— Start of RECORDED INFORMATION —

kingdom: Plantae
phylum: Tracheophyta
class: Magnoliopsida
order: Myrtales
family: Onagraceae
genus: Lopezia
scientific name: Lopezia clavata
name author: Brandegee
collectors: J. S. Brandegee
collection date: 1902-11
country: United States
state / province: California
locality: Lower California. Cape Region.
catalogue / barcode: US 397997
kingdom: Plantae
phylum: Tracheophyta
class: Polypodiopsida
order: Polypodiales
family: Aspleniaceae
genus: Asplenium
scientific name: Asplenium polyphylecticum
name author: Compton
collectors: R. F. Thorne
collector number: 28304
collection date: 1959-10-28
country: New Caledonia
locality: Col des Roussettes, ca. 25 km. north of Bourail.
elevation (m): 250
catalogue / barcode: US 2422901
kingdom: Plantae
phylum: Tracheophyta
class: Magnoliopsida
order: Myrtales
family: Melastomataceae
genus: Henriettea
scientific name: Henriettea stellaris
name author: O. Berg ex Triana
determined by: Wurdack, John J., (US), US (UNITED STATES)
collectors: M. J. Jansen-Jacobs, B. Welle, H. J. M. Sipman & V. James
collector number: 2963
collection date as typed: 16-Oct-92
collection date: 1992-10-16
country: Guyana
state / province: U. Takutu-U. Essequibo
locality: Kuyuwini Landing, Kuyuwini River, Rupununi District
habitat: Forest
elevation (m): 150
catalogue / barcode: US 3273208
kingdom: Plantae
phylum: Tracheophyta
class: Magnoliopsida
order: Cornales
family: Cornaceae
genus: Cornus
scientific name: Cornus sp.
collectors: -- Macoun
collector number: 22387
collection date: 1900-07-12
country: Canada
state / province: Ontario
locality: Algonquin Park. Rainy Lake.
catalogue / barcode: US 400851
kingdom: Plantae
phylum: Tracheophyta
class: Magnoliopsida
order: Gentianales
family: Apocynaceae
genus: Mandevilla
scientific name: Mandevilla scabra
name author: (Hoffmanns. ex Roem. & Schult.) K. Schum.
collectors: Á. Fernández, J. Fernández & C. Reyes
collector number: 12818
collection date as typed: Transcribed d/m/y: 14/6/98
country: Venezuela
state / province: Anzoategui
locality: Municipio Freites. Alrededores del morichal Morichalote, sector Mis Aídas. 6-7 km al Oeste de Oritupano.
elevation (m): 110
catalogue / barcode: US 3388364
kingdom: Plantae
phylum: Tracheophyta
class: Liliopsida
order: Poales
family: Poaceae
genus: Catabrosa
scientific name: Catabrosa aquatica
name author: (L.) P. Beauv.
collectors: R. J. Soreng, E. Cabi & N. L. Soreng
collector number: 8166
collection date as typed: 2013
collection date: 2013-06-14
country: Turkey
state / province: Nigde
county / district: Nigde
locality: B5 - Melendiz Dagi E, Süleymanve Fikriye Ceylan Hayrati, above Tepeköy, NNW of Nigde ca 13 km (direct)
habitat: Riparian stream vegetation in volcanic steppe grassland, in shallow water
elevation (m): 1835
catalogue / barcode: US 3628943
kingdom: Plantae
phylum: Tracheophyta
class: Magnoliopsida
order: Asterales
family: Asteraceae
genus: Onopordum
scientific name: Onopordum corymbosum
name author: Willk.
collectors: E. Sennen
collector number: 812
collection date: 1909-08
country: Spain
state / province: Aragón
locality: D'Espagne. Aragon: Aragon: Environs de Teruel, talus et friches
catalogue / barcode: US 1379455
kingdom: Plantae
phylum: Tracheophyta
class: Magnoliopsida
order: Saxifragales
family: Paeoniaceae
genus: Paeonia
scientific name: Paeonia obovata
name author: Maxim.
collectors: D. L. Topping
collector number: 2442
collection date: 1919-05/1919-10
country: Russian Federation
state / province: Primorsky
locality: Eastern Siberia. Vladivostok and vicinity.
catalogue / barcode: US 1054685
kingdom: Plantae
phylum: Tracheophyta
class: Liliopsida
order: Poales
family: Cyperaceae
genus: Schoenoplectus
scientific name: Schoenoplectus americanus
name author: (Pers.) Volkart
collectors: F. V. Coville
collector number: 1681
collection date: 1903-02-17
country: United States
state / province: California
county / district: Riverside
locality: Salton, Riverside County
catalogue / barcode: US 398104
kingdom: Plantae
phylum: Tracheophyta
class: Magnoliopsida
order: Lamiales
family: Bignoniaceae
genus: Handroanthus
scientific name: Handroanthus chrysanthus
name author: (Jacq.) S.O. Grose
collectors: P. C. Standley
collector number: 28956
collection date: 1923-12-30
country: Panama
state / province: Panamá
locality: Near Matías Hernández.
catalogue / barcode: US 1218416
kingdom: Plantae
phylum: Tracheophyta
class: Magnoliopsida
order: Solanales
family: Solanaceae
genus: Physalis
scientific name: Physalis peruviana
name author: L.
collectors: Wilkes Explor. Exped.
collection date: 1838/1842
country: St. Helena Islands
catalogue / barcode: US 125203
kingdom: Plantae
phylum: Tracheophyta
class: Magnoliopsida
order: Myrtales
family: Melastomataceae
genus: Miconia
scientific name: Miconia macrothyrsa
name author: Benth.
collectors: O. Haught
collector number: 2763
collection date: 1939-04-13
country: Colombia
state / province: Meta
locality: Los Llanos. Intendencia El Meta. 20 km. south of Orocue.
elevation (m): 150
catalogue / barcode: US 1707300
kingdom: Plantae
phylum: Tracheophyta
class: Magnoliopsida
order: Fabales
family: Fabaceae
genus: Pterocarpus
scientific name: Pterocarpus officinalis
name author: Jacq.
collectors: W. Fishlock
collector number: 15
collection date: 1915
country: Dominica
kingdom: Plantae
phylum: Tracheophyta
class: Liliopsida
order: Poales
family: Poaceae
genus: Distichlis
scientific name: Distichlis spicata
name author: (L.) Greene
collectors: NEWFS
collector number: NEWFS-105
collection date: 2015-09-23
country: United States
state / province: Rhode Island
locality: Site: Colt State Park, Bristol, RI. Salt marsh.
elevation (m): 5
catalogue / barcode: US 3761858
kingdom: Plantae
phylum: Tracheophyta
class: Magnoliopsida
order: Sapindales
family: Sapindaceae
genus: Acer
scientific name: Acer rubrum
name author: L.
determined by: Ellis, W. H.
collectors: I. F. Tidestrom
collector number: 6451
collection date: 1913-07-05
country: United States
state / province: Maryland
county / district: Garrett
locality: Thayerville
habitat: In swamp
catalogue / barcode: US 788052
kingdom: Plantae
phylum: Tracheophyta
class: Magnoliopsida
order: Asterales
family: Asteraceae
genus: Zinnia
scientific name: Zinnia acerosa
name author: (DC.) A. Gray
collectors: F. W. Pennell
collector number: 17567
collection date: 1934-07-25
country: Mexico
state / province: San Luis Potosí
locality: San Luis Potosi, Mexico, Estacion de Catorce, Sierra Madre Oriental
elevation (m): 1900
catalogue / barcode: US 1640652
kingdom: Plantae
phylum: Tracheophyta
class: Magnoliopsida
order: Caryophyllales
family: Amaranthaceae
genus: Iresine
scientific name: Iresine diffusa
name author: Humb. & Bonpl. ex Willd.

— End of RECORDED INFORMATION —

● SHORT PROBLEM
Can you give the data above again with every "catalogue / barcode" changed to "catalog number" and nothing else altered?

● RESULT OF THIS EXERCISE
kingdom: Plantae
phylum: Tracheophyta
class: Magnoliopsida
order: Myrtales
family: Onagraceae
genus: Lopezia
scientific name: Lopezia clavata
name author: Brandegee
collectors: J. S. Brandegee
collection date: 1902-11
country: United States
state / province: California
locality: Lower California. Cape Region.
catalog number: US 397997
kingdom: Plantae
phylum: Tracheophyta
class: Polypodiopsida
order: Polypodiales
family: Aspleniaceae
genus: Asplenium
scientific name: Asplenium polyphylecticum
name author: Compton
collectors: R. F. Thorne
collector number: 28304
collection date: 1959-10-28
country: New Caledonia
locality: Col des Roussettes, ca. 25 km. north of Bourail.
elevation (m): 250
catalog number: US 2422901
kingdom: Plantae
phylum: Tracheophyta
class: Magnoliopsida
order: Myrtales
family: Melastomataceae
genus: Henriettea
scientific name: Henriettea stellaris
name author: O. Berg ex Triana
determined by: Wurdack, John J., (US), US (UNITED STATES)
collectors: M. J. Jansen-Jacobs, B. Welle, H. J. M. Sipman & V. James
collector number: 2963
collection date as typed: 16-Oct-92
collection date: 1992-10-16
country: Guyana
state / province: U. Takutu-U. Essequibo
locality: Kuyuwini Landing, Kuyuwini River, Rupununi District
habitat: Forest
elevation (m): 150
catalog number: US 3273208
kingdom: Plantae
phylum: Tracheophyta
class: Magnoliopsida
order: Cornales
family: Cornaceae
genus: Cornus
scientific name: Cornus sp.
collectors: -- Macoun
collector number: 22387
collection date: 1900-07-12
country: Canada
state / province: Ontario
locality: Algonquin Park. Rainy Lake.
catalog number: US 400851
kingdom: Plantae
phylum: Tracheophyta
class: Magnoliopsida
order: Gentianales
family: Apocynaceae
genus: Mandevilla
scientific name: Mandevilla scabra
name author: (Hoffmanns. ex Roem. & Schult.) K. Schum.
collectors: Á. Fernández, J. Fernández & C. Reyes
collector number: 12818
collection date as typed: Transcribed d/m/y: 14/6/98
country: Venezuela
state / province: Anzoategui
locality: Municipio Freites. Alrededores del morichal Morichalote, sector Mis Aídas. 6-7 km al Oeste de Oritupano.
elevation (m): 110
catalog number: US 3388364
kingdom: Plantae
phylum: Tracheophyta
class: Liliopsida
order: Poales
family: Poaceae
genus: Catabrosa
scientific name: Catabrosa aquatica
name author: (L.) P. Beauv.
collectors: R. J. Soreng, E. Cabi & N. L. Soreng
collector number: 8166
collection date as typed: 2013
collection date: 2013-06-14
country: Turkey
state / province: Nigde
county / district: Nigde
locality: B5 - Melendiz Dagi E, Süleymanve Fikriye Ceylan Hayrati, above Tepeköy, NNW of Nigde ca 13 km (direct)
habitat: Riparian stream vegetation in volcanic steppe grassland, in shallow water
elevation (m): 1835
catalog number: US 3628943
kingdom: Plantae
phylum: Tracheophyta
class: Magnoliopsida
order: Asterales
family: Asteraceae
genus: Onopordum
scientific name: Onopordum corymbosum
name author: Willk.
collectors: E. Sennen
collector number: 812
collection date: 1909-08
country: Spain
state / province: Aragón
locality: D'Espagne. Aragon: Aragon: Environs de Teruel, talus et friches
catalog number: US 1379455
kingdom: Plantae
phylum: Tracheophyta
class: Magnoliopsida
order: Saxifragales
family: Paeoniaceae
genus: Paeonia
scientific name: Paeonia obovata
name author: Maxim.
collectors: D. L. Topping
collector number: 2442
collection date: 1919-05/1919-10
country: Russian Federation
state / province: Primorsky
locality: Eastern Siberia. Vladivostok and vicinity.
catalog number: US 1054685
kingdom: Plantae
phylum: Tracheophyta
class: Liliopsida
order: Poales
family: Cyperaceae
genus: Schoenoplectus
scientific name: Schoenoplectus americanus
name author: (Pers.) Volkart
collectors: F. V. Coville
collector number: 1681
collection date: 1903-02-17
country: United States
state / province: California
county / district: Riverside
locality: Salton, Riverside County
catalog number: US 398104
kingdom: Plantae
phylum: Tracheophyta
class: Magnoliopsida
order: Lamiales
family: Bignoniaceae
genus: Handroanthus
scientific name: Handroanthus chrysanthus
name author: (Jacq.) S.O. Grose
collectors: P. C. Standley
collector number: 28956
collection date: 1923-12-30
country: Panama
state / province: Panamá
locality: Near Matías Hernández.
catalog number: US 1218416
kingdom: Plantae
phylum: Tracheophyta
class: Magnoliopsida
order: Solanales
family: Solanaceae
genus: Physalis
scientific name: Physalis peruviana
name author: L.
collectors: Wilkes Explor. Exped.
collection date: 1838/1842
country: St. Helena Islands
catalog number: US 125203
kingdom: Plantae
phylum: Tracheophyta
class: Magnoliopsida
order: Myrtales
family: Melastomataceae
genus: Miconia
scientific name: Miconia macrothyrsa
name author: Benth.
collectors: O. Haught
collector number: 2763
collection date: 1939-04-13
country: Colombia
state / province: Meta
locality: Los Llanos. Intendencia El Meta. 20 km. south of Orocue.
elevation (m): 150
catalog number: US 1707300
kingdom: Plantae
phylum: Tracheophyta
class: Magnoliopsida
order: Fabales
family: Fabaceae
genus: Pterocarpus
scientific name: Pterocarpus officinalis
name author: Jacq.
collectors: W. Fishlock
collector number: 15
collection date: 1915
country: Dominica
kingdom: Plantae
phylum: Tracheophyta
class: Liliopsida
order: Poales
family: Poaceae
genus: Distichlis
scientific name: Distichlis spicata
name author: (L.) Greene
collectors: NEWFS
collector number: NEWFS-105
collection date: 2015-09-23
country: United States
state / province: Rhode Island
locality: Site: Colt State Park, Bristol, RI. Salt marsh.
elevation (m): 5
catalog number: US 3761858
kingdom: Plantae
phylum: Tracheophyta
class: Magnoliopsida
order: Sapindales
family: Sapindaceae
genus: Acer
scientific name: Acer rubrum
name author: L.
determined by: Ellis, W. H.
collectors: I. F. Tidestrom
collector number: 6451
collection date: 1913-07-05
country: United States
state / province: Maryland
county / district: Garrett
locality: Thayerville
habitat: In swamp
catalog number: US 788052
kingdom: Plantae
phylum: Tracheophyta
class: Magnoliopsida
order: Asterales
family: Asteraceae
genus: Zinnia
scientific name: Zinnia acerosa
name author: (DC.) A. Gray
collectors: F. W. Pennell
collector number: 17567
collection date: 1934-07-25
country: Mexico
state / province: San Luis Potosí
locality: San Luis Potosi, Mexico, Estacion de Catorce, Sierra Madre Oriental
elevation (m): 1900
catalog number: US 1640652
kingdom: Plantae
phylum: Tracheophyta
class: Magnoliopsida
order: Caryophyllales
family: Amaranthaceae
genus: Iresine
scientific name: Iresine diffusa
name author: Humb. & Bonpl. ex Willd.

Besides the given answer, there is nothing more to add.